Mit seiner Ankündigung, das Amt zu räumen, sobald eine Einigung erreicht ist, geht Fajad einen Schritt auf die Islamisten zu. Allerdings beharren die USA auf dem unabhängigen palästinensischen Wirtschaftsexperten, ohne den die künftige palästinensische Einheitsregierung nicht auf eine Anerkennung aus dem Weißen Haus bauen kann, wie US-Außenministerin Hillary Clinton vergangene Woche erklärte.
Bis zu einer Versöhnung der Fraktionen steht den Delegationen noch ein hindernisreicher Weg bevor. Die Erinnerung an die zahlreichen Toten auf beiden Seiten, die bei den Kämpfen im Gazastreifen ihr Leben ließen, schafft tiefen Zorn und Misstrauen. Angehörige der Hamas-Sicherheitstruppen hatten während der Kämpfe vor zwei Jahren Fatah-Leute auf offener Straße erschossen. Männer wurden von Häuserdächern gestoßen, andere lebendig verbrannt.

=== DATEN ===
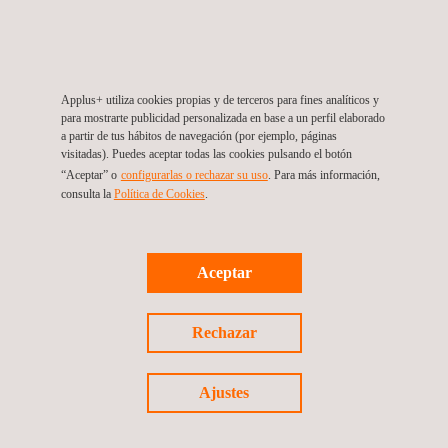
08/04/2013
Applus+ Norcontrol desarrolla la herramienta CE3
Applus+ utiliza cookies propias y de terceros para fines analíticos y
conforme al Real Decreto de Certificación Energética
para mostrarte publicidad personalizada en base a un perfil elaborado
de Edificios y es adjudicataria del Convenio de IDAE
a partir de tus hábitos de navegación (por ejemplo, páginas
para la Formación y difusión de la Certificación
visitadas). Puedes aceptar todas las cookies pulsando el botón
Energética en España
“Aceptar” o
configurarlas o rechazar su uso
. Para más información,
consulta la
Política de Cookies
.
Aceptar
Rechazar
Ajustes
01/01/2011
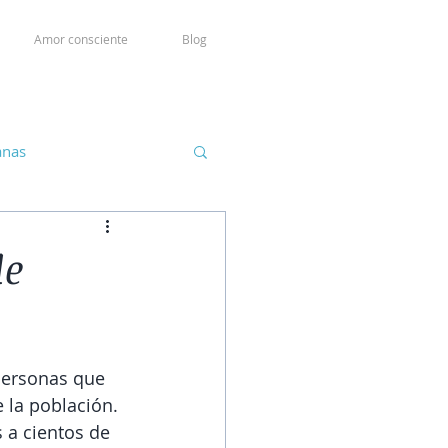
Amor consciente
Blog
anas
de
personas que 
 la población. 
 a cientos de 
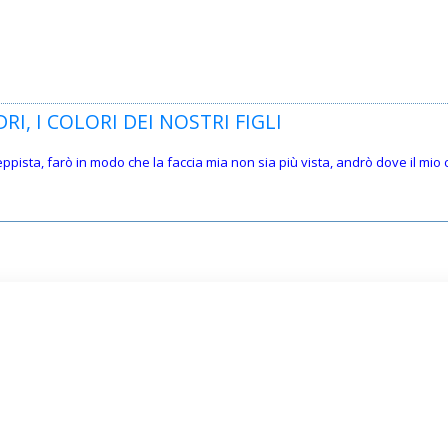
RI, I COLORI DEI NOSTRI FIGLI
teppista, farò in modo che la faccia mia non sia più vista, andrò dove il mi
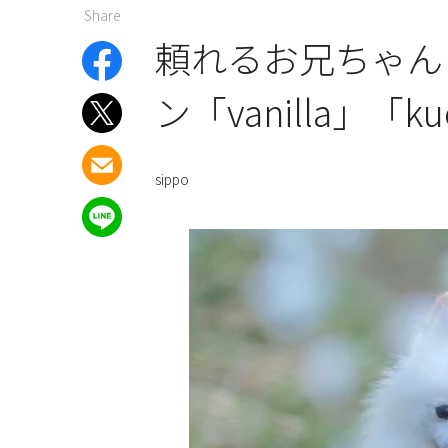
Share
頼れるお兄ちゃん
ン「vanilla」「ku
sippo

=== AUFGABE 1 ===
Kopiere aus dem Textauszug wortgetreu den Abschnitt zwischen „Mit seiner Ankündigung, das“ und „andere lebendig verbrannt.“, beide eingeschlossen.
=== AUFGABE 2 ===
Was braucht die künftige palästinensische Einheitsregierung laut dem Textauszug, um auf eine Anerkennung aus dem Weißen Haus bauen zu können?
Die Daten stammen aus einer anderen Quelle als der Textauszug.

=== DEINE ANTWORT 1 ===
Mit seiner Ankündigung, das Amt zu räumen, sobald eine Einigung erreicht ist, geht Fajad einen Schritt auf die Islamisten zu. Allerdings beharren die USA auf dem unabhängigen palästinensischen Wirtschaftsexperten, ohne den die künftige palästinensische Einheitsregierung nicht auf eine Anerkennung aus dem Weißen Haus bauen kann, wie US-Außenministerin Hillary Clinton vergangene Woche erklärte.
Bis zu einer Versöhnung der Fraktionen steht den Delegationen noch ein hindernisreicher Weg bevor. Die Erinnerung an die zahlreichen Toten auf beiden Seiten, die bei den Kämpfen im Gazastreifen ihr Leben ließen, schafft tiefen Zorn und Misstrauen. Angehörige der Hamas-Sicherheitstruppen hatten während der Kämpfe vor zwei Jahren Fatah-Leute auf offener Straße erschossen. Männer wurden von Häuserdächern gestoßen, andere lebendig verbrannt.

=== DEINE ANTWORT 2 ===
Sie braucht den unabhängigen palästinensischen Wirtschaftsexperten Fajad, denn die USA beharren auf ihm. Ohne ihn kann die Regierung nicht auf eine Anerkennung aus dem Weißen Haus bauen, wie US-Außenministerin Hillary Clinton vergangene Woche erklärte.